Julie: Okay, a 9.3. But what do you think a blog is? It's "me, me, me" day after day!
-- From Julie and Julia


This time last year, I had a gig as a ghostwriter. Part way through the project, my client had a personal crisis and moved to Norway, so we never finished. But that job was enough to get me back into the zone, clicking away on my laptop, waking in the middle of the night when inspiration would suddenly dawn. I got hooked on the heady feeling of actually completing a thought. So on June 28, 2010, I began the Summer of Blog.

I didn't know what it was going to be about exactly, but over the course of the year, a theme has emerged. I call it Imperfectionism.

Years ago, I was seeing a brilliant therapist, who told me I should stop calling myself a Recovering Perfectionist, because it showed I still was one: a person who couldn't accept myself or the world in a state of gray, who set impossible goals, and thought in terms of all or nothing.

As a quilter, I've always been drawn to a look we call "scrappy," quilts that combine all kinds of different fabrics, especially ones that at first glance don't seem to go together. As a seamstress, I've almost been always been able to give myself grace so that I can enjoy myself, an essential because I have all kinds of creativity but am lacking the diligence and math skills to make everything line up perfectly. I call myself a Fudger: I ease seams together and lop off the sides of uneven quilt blocks to make things fit together the best I can. A technically proficient quilter would see all kinds of problems with some of my best work.

And here's the beautiful thing: I call this page Scraps of Soul, because I can truly say this scrappy principle in my quilting is now also making a lot more sense in my life. The bad days, the toddler meltdowns, my personality flaws and limitations, even tension points in my closest relationships, are all starting to look beautiful to me as they get pieced into the fabric of my blessed and redeemed life. How trite and true: its those things that make us grow (and without them what would I have to write about!).

I know that God takes my imperfect faith and with it, saves me perfectly. He is imminently comfortable with my "issues," even as He nudges me towards healing them, one at a time. So I'm approaching my days and years differently, aiming for a B+ rather than an A+, and finding the journey infinitely more interesting and enjoyable than I used to, even if on certain assignments I get a C-.

As Sophia finished up her year of first grade this spring, her teachers were universal in their praise of her writing skills. Leaving open house, I quipped to Jeff, "I'm so proud, sweetie. Maybe she'll grow up to be just like her mother: articulate and unemployed." At this point I sit here typing away with no tangible reward. But I'm loving it, largely because every once in a while, one of you has been kind enough to tell me that you related to something that I wrote, or even that it made you feel better about your life or yourself.

This is an enormous relief to me, because no writer, singer, artist wants to create in a vacuum. I write to be read.
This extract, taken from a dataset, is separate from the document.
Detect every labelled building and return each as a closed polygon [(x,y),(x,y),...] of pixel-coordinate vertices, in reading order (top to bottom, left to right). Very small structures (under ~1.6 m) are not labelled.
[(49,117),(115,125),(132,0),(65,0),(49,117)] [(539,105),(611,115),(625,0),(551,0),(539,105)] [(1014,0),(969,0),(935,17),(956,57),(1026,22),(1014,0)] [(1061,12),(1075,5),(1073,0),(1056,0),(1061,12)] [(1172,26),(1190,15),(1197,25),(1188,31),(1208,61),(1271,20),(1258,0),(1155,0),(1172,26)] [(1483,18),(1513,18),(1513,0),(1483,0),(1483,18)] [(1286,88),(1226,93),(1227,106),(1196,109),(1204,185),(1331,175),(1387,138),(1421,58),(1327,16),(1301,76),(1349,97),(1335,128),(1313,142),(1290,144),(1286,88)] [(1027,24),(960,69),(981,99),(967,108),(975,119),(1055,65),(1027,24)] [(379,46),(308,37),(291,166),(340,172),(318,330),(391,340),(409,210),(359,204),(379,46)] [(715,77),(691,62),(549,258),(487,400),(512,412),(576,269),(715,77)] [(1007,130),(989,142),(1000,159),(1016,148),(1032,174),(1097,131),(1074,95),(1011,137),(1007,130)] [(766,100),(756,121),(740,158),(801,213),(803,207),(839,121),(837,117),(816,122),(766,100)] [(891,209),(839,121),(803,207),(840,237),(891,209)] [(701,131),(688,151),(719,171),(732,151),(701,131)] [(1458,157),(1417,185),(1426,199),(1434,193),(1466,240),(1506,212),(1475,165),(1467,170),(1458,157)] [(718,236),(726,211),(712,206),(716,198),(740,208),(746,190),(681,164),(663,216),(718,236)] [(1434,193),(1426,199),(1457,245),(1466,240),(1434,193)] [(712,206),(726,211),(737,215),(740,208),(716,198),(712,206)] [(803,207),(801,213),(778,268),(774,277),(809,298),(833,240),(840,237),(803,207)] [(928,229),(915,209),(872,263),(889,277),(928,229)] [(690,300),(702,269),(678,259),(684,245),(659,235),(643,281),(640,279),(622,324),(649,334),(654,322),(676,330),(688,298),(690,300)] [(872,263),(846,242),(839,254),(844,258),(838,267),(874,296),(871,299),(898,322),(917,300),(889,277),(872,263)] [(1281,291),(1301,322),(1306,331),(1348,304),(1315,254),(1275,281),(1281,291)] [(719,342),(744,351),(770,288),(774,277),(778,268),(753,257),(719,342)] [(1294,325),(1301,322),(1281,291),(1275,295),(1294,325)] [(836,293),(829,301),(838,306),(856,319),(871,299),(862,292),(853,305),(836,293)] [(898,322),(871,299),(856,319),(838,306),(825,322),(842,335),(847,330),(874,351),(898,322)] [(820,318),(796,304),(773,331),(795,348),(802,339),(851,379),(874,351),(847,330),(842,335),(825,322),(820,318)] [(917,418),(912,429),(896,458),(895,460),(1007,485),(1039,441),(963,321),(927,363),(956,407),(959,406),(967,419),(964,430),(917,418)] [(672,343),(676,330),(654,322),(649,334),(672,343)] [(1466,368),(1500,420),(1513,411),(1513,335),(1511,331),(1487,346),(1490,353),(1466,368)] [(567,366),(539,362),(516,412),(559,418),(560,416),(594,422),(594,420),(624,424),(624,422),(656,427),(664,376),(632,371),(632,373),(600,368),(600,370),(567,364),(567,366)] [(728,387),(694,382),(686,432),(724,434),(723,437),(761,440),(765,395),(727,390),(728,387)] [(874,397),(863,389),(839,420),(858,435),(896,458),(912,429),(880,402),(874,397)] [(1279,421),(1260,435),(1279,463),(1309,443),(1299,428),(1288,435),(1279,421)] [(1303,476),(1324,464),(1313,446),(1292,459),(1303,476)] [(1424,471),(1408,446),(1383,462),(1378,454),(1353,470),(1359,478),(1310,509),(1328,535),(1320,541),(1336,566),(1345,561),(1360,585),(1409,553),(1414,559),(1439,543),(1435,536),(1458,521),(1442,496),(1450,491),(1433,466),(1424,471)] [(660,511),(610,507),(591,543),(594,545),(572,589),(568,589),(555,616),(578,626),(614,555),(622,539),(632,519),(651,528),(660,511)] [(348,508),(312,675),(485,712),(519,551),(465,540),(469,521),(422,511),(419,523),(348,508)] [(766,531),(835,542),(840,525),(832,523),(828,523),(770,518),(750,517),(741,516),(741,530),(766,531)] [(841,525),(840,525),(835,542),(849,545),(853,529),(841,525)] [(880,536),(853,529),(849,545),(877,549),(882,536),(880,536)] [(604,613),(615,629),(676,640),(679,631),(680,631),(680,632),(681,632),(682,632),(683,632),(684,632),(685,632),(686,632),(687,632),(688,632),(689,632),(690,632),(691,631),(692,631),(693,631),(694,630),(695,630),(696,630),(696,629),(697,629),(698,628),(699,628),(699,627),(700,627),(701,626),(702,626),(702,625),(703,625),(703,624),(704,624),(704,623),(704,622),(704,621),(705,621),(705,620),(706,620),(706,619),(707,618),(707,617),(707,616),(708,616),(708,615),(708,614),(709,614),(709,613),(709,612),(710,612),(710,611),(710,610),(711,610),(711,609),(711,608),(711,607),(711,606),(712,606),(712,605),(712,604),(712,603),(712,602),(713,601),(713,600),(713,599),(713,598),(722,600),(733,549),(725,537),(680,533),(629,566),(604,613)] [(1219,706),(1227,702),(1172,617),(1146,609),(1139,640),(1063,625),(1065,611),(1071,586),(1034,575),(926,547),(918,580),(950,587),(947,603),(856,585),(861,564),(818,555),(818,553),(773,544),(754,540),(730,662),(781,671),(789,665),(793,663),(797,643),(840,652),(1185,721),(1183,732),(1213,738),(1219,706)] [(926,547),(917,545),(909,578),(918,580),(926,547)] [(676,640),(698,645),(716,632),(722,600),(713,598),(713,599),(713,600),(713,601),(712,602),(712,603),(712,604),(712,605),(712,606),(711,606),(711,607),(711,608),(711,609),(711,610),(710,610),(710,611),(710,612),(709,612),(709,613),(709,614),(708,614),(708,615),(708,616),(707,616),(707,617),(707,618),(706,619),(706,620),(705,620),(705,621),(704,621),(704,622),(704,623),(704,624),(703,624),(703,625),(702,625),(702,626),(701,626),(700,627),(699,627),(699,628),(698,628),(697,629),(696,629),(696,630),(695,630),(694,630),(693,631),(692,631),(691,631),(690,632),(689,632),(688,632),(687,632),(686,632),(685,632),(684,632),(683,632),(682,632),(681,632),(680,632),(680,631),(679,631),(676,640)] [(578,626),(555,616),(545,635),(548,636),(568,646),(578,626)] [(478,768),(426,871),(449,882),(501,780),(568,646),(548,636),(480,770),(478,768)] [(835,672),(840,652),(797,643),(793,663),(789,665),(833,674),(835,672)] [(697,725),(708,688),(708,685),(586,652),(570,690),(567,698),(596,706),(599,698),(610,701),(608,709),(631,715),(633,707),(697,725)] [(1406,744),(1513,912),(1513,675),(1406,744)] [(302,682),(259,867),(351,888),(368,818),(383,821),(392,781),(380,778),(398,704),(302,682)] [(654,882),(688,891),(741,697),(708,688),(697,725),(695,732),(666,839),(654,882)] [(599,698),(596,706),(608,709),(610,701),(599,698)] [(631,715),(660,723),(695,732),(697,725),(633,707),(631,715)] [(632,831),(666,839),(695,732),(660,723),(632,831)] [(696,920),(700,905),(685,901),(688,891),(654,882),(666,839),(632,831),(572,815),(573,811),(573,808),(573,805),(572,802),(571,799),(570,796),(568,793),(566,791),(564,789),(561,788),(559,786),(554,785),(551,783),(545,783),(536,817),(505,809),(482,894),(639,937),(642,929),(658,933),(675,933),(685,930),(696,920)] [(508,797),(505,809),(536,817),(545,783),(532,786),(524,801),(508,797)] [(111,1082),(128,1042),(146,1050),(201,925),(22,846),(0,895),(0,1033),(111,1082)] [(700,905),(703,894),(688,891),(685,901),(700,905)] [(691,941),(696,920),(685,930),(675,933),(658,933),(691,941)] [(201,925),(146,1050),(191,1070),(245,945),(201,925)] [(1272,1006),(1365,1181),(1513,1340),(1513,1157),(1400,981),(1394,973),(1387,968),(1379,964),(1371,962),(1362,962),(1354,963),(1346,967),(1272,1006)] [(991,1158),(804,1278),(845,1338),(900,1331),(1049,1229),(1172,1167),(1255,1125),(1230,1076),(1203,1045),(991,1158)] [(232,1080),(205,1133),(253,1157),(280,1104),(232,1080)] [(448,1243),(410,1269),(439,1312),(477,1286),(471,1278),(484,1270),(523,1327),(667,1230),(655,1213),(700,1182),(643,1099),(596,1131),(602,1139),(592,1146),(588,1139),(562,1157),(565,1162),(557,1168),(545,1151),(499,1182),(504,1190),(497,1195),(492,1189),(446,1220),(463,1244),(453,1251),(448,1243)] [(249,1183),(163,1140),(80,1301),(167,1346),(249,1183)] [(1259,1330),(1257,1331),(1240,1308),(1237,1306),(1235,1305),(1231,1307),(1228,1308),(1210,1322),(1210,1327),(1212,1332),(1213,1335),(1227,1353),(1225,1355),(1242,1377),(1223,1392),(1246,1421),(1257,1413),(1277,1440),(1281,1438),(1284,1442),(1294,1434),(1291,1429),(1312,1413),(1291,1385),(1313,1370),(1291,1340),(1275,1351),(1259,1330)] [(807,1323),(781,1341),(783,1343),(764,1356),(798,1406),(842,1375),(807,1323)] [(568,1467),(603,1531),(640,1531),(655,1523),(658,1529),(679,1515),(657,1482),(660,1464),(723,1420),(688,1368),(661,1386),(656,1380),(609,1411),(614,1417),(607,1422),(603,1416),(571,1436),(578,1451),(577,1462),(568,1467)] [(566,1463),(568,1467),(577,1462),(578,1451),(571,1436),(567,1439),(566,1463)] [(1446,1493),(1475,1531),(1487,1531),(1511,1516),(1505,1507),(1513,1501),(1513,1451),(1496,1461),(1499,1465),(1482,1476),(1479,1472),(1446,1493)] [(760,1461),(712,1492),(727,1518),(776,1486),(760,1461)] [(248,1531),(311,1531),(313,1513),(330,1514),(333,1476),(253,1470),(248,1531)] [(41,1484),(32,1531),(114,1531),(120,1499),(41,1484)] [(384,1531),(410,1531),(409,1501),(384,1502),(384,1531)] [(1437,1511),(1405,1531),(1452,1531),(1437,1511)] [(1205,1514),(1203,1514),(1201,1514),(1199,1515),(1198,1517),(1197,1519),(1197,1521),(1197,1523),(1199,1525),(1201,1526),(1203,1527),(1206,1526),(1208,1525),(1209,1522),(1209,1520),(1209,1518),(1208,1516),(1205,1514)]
And this undertaking, as Julie Powell said in the movie Julie and Julia, is certainly narcissistic. My own life is my inspiration. My closest friends and husband must be sick of me beginning sentences with "The other day I blogged about..." So I'm glad it's not totally without value.

Today is my 100th entry, which was my private goal when I started out a year ago. And I find I've not quite run out of things to say yet. So I'll keep scrapping away. Thank you for occasionally reading this. Thanks for the encouragement. And keep the comments coming.